In a break with tradition, the remote Maximiser in Australia came mid-week. It also brought drama. Guy Andrews was leading the first pack of competitors into Knox Gorge at the end of a mountain bike and running section. A wrong turning at the foot of the gorge left Andrews and three others heading away from the next test in the Maximiser - a combined kayak and swim.

“Because the others were following me, I figured it was the right way. I was just in race mode and going for it,” said Andrews, who reappeared after two hours in the bush. “Only when I’d been going for an hour up the gorge and was out in exposed country did I realise I’d got it wrong. But the thing that really concerned me was seeing a couple of snakes. One of them was a taipan, I think, and if you get bitten by one of those then that’s pretty well it. You have about three minutes to live!”

The Maximiser course was designed to test team strategy. Each pair of competitors were given the choice of two routes to use, on course for a common finish point at the foot of the spectacular, stepped Joffree Falls. The strengths of each partner would determine which route they would complete.

The first route was eleven kilometres of bone shattering mountain biking on a corrugated path, connecting to a perilous climb into the red sandstone gorge and then a kayak/swim to the finish. The second route was shorter on the bikes but longer in the gorge and included long sections of portage - carrying the kayaks over walls of slimy rock.

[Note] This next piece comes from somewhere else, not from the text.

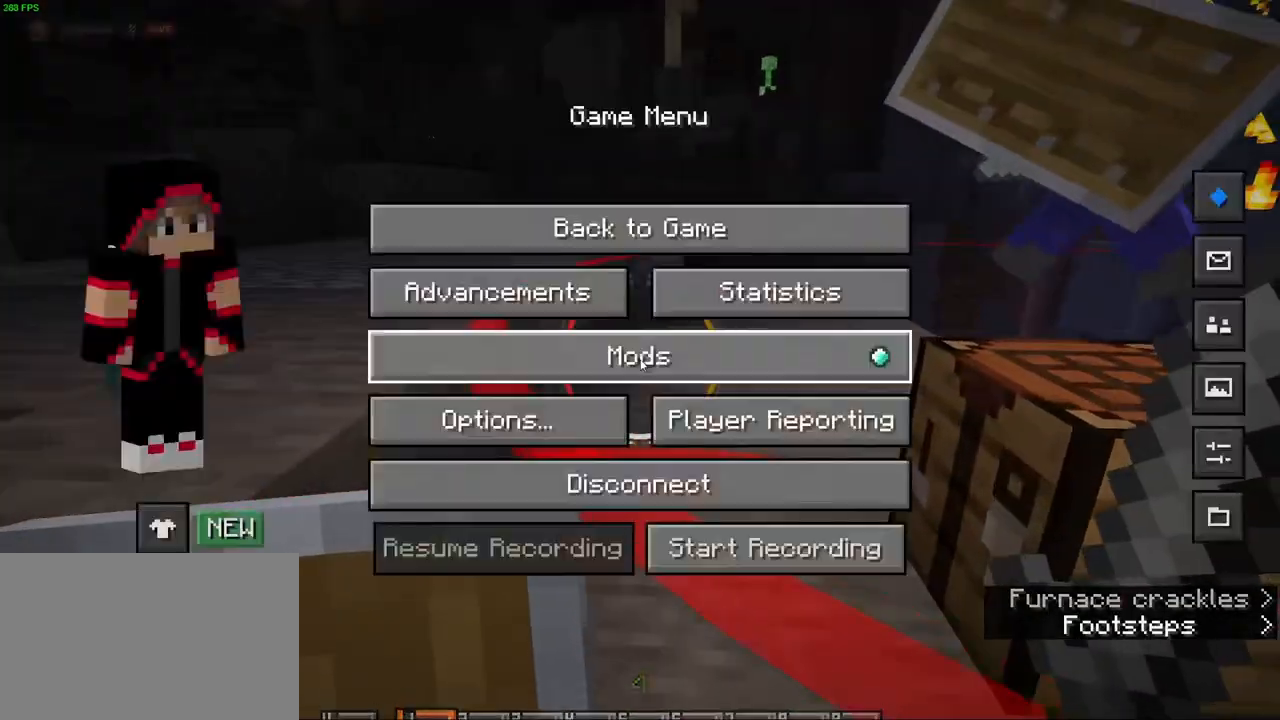
{"keys": [], "mouse": [], "events": [[333, "mouse_left", "down"], [400, "mouse_left", "up"]]}
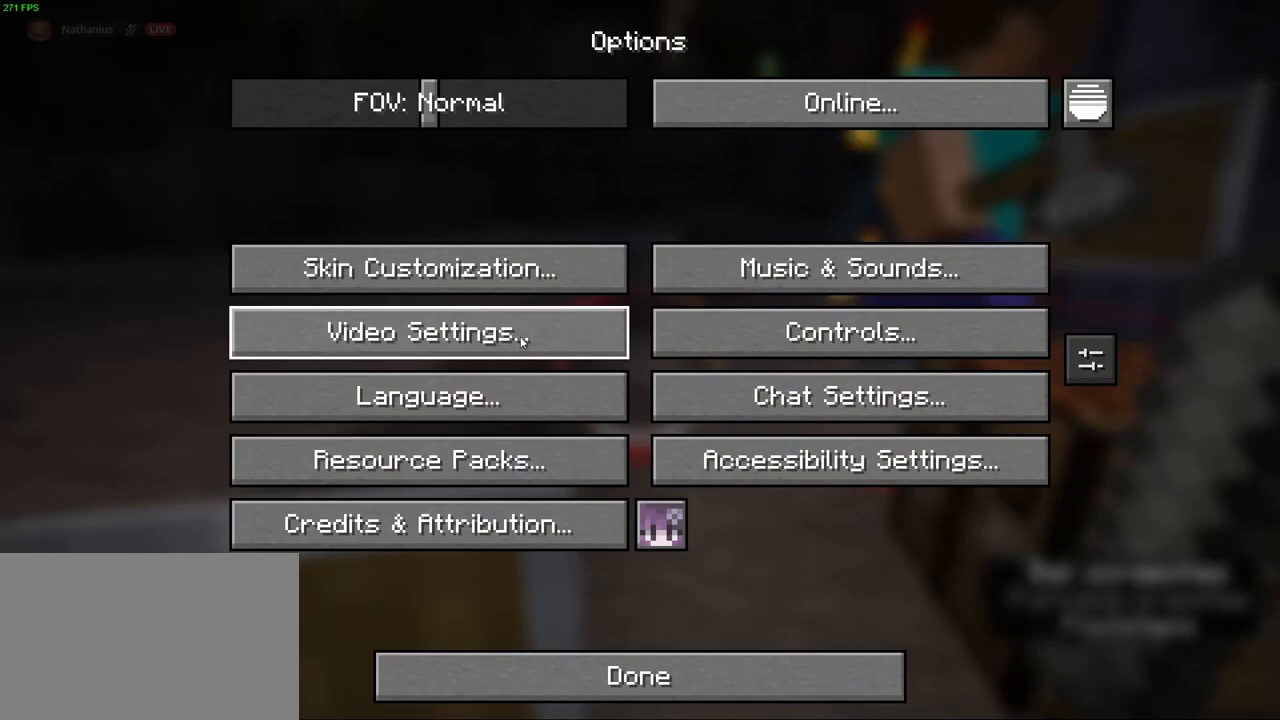
{"keys": [], "mouse": ["left"], "events": [[383, "mouse_left", "down"]]}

The winning score was the aggregate time of the two partners. In the case of the South African/Arabian duo, Chester Foster and Chris Perry, the success of one was nullified by the disaster of the other. Foster won his route but Perry was one of the trio lost with Guy Andrews. Foster could not believe his bad luck, which has struck again for the third time in three Stages of the Land Rover G4 Challenge.

“This was going to be my pay day,” said Chester. “Since getting to Australia I have halved my deficit to the leaders. Today I reckon I could get up into the top four overall.

“I was on form. I was faster than Franck (Salgues, of France) and Franck is a machine. But Chris’s problems have killed it for me. I am running out of days fast now. It’s not over yet but I need some good luck and soon.”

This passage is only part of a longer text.